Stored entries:
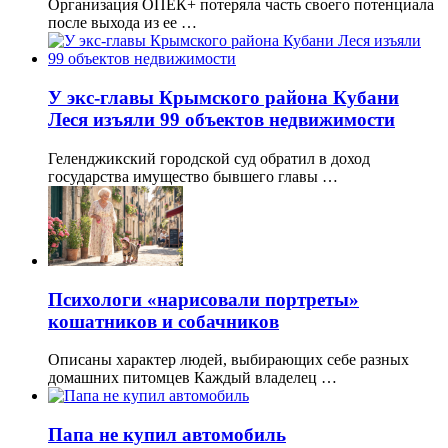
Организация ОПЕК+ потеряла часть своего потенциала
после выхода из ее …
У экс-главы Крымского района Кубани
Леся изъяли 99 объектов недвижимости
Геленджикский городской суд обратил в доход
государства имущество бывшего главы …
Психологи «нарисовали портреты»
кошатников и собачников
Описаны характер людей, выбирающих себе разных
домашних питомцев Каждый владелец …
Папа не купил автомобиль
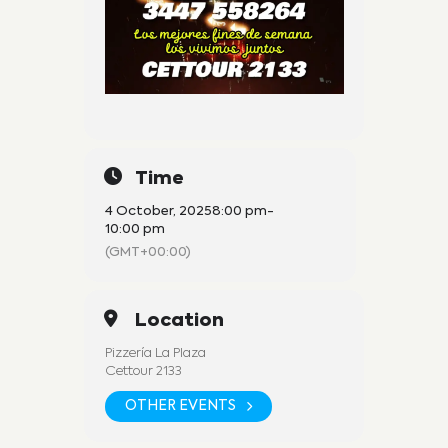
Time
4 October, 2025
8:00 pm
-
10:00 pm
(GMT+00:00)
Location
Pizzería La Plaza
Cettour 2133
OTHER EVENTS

Task brief: The word to look for is "главы"; copy out every line of the entries that holds it.

Solved problem:
У экс-главы Крымского района Кубани
государства имущество бывшего главы …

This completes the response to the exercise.